▼

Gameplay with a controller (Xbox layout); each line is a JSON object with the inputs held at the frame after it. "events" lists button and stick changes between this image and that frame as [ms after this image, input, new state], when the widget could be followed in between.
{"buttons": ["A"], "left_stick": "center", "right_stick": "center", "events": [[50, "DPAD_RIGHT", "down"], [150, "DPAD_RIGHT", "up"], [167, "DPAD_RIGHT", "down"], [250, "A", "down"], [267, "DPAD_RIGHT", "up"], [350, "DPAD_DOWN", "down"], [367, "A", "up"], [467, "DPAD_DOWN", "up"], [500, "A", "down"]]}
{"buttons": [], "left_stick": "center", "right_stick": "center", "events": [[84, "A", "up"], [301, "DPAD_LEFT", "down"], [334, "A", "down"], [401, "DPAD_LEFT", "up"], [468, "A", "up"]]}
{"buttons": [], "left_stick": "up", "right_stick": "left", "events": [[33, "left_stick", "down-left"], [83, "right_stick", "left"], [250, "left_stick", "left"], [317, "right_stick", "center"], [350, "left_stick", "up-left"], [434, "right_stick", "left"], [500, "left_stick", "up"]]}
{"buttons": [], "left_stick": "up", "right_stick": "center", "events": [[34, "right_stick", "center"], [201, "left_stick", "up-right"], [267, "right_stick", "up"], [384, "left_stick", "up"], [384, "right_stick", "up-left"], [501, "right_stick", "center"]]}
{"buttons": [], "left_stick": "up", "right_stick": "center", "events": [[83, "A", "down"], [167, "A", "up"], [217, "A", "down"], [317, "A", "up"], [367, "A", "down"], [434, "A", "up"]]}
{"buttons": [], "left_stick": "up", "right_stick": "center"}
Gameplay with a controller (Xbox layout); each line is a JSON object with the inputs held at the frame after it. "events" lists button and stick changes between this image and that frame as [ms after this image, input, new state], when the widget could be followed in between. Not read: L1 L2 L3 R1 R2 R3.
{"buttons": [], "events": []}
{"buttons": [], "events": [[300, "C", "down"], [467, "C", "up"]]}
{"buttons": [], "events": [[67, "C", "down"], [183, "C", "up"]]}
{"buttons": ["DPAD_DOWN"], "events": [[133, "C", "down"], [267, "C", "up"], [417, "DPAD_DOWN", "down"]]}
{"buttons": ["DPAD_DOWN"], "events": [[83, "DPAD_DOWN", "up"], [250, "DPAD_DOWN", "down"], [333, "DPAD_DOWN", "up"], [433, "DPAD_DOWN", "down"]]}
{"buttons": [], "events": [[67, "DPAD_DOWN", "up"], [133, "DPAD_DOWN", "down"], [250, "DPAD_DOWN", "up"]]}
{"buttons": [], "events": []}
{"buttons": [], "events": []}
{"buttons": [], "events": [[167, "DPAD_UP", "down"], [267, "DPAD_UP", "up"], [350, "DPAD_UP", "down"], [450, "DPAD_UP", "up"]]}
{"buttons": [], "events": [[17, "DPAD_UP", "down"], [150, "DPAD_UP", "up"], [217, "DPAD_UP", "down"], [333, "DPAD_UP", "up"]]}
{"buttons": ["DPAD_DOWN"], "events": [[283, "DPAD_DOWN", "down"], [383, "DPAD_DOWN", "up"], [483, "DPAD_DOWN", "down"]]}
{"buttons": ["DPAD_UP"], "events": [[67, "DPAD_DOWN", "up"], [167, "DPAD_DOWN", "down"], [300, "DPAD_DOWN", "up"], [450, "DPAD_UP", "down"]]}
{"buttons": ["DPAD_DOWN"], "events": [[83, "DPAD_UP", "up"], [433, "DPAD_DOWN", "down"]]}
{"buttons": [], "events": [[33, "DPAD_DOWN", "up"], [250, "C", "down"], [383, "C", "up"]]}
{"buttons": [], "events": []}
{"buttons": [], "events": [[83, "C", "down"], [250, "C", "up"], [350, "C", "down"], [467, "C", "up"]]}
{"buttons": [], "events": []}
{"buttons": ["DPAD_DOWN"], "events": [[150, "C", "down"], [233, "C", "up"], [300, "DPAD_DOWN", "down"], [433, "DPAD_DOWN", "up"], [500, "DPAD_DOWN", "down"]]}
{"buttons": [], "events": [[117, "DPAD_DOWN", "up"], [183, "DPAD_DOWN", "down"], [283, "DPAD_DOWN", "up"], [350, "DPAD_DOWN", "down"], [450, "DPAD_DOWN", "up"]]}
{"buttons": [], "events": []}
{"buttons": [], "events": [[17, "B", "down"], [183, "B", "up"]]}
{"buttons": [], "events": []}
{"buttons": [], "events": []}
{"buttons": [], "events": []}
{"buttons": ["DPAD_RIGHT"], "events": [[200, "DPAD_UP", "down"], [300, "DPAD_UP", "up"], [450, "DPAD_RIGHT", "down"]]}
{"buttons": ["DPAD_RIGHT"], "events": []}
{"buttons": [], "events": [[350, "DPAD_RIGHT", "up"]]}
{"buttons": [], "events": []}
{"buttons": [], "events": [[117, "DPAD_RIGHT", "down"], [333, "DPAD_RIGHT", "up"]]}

▲

## Task requirements
Lines with "changes" in them are what the answer must contain; copy each from the records above.

## Task output
Gameplay with a controller (Xbox layout); each line is a JSON object with the inputs held at the frame after it. "events" lists button and stick changes between this image and that frame as [ms after this image, input, new state], when the widget could be followed in between.
Gameplay with a controller (Xbox layout); each line is a JSON object with the inputs held at the frame after it. "events" lists button and stick changes between this image and that frame as [ms after this image, input, new state], when the widget could be followed in between. Not read: L1 L2 L3 R1 R2 R3.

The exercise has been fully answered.